Burberry unter Tierquälerei-Verdacht Aufregung um Pfauenfeder-Mantel

Umstrittenes Kleidungsstück: Die Pfauenfedern, mit denen der Mantel aus Burberry-Sommerkolletktion bestickt ist, sollen nun doch aus China stammen - wo es üblich ist, die buntgefiederten Tiere lebendig zu rupfen.

(Foto: Getty Images)

Beim Lügen ertappt: Die Federn ihrer extragavaganten Pfauen-Mäntel würden zu hundert Prozent von Zuchttieren aus Indien stammen, behauptete die Luxus-Marke Burberry. Tatsächlich kamen die Federn aber aus China, wo Pfaue üblicherweise lebendig gerupft werden.

Schimmernd grün und unverschämt teuer: Der extravagante Pfauenfedermantel aus der aktuellen Sommerkollektion von Burberry macht erneut Schlagzeilen - diesmal nicht wegen seines stolzen Preises von 27.000 Euro, sondern wegen der Herkunft des tierischen Materials.

Burberry bewarb das händisch mit Pfauenfedern besetzte Stück auf der Homepage mit der Beschreibung, die hochwertigen Federn würden zu hundert Prozent von in Indien gezüchteten Tieren stammen. Dies klingt zunächst schlüssig - Indien ist schließlich die natürliche Heimat der Vögel. Wäre da nicht die Kleinigkeit, dass das prachtvolle Federvieh im Hinduismus als unantastbar gilt und der Export von Tier und Feder daher im ganzen Land verboten ist. Kein Wunder also, dass Tierschutzorganisationen stutzig wurden, als Burberry den wichtigsten Bestandteil des Mantels mit der Herkunft Indien anpries. Auch die Politik wurde hellhörig: Trotz des Verbots werden nämlich tausende Tiere jährlich geschlachtet und ins Ausland geschmuggelt. Darauf, dass die Tiere etwa einmal pro Jahr ihre Federn auf natürliche Weise verlieren, warten nur die wenigsten.

Nachdem die Parlamentsabgeordnete Maneka Gandhi bereits eine Untersuchung angeordnet hatte, folgte nun eine verzögerte Erklärung auf Anfrage der britischen Daily Mail: Es sei ein Fehler passiert, so die PR-Agentur Brunswick, die Burberry vertritt. Wie sich herausgestellt habe, seien die Federn aus China nach Indien exportieren worden, um dort lediglich weiterverarbeitet zu werden. Ob es sich bei dem Feder-Fauxpas um absichtliche Täuschung oder ein Versehen handelte, ist bislang nicht bekannt.
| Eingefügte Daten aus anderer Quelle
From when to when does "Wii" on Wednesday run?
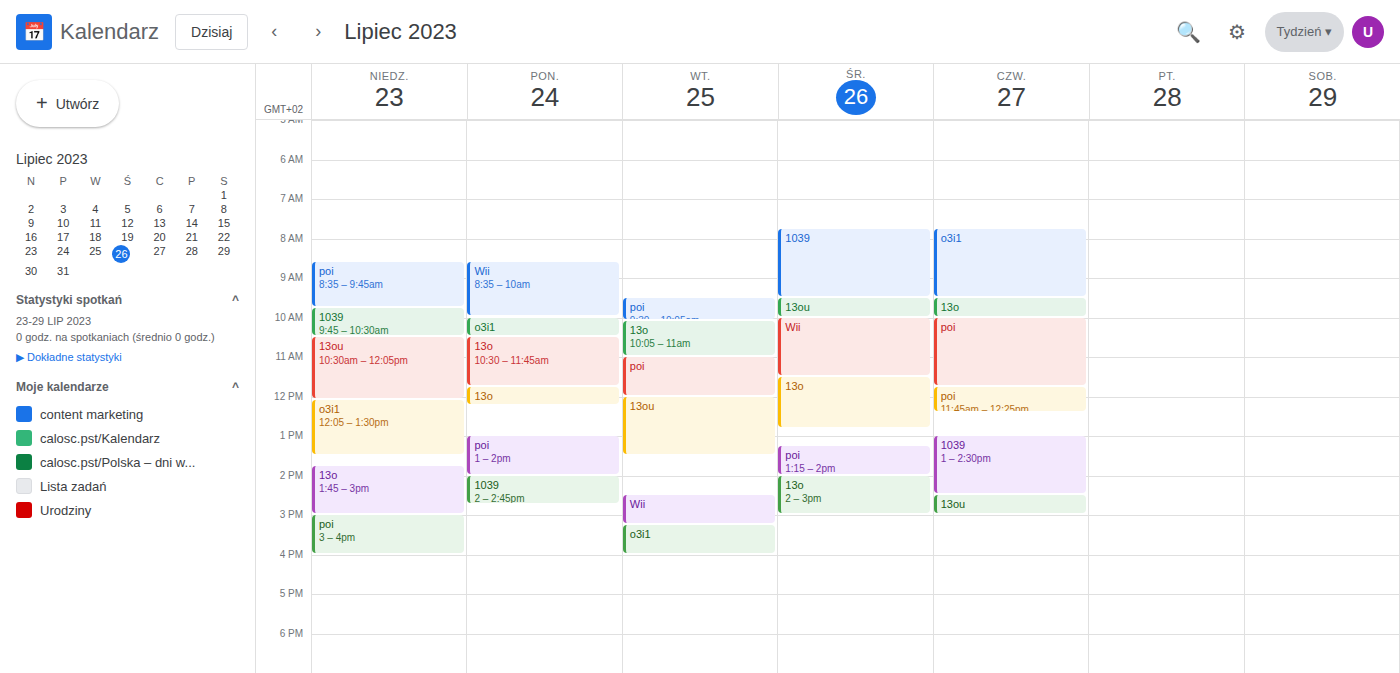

In jedem Fall wirft die Geschichte ein schlechtes Licht auf das Luxuslabel, das seit geraumer Zeit versucht, sich als Unternehmen mit Gewissen zu positionieren. Die teure Modemarke ist etwa Mitglied der "Ethical Trade Initiative", die sich für faire Arbeitsbedingungen weltweit einsetzt.

Fünf Quadratmeter Lebensraum

Weniger das Wohl der Arbeiter, als das der Tiere, deren Federn für den extravaganten Mantel genutzt wurden, steht nun im Zentrum der Diskussion: In China ist es laut Daily Mail durchaus üblich, dass Zuchtvögel lebendig gerupft werden. Obwohl diese grausame Methode bei Pfauen meist blutende Fleischwunden hinterlässt, wächst das Gefieder mehrmals komplett nach, bis die Tiere schließlich wegen ihres Fleisches geschlachtet werden.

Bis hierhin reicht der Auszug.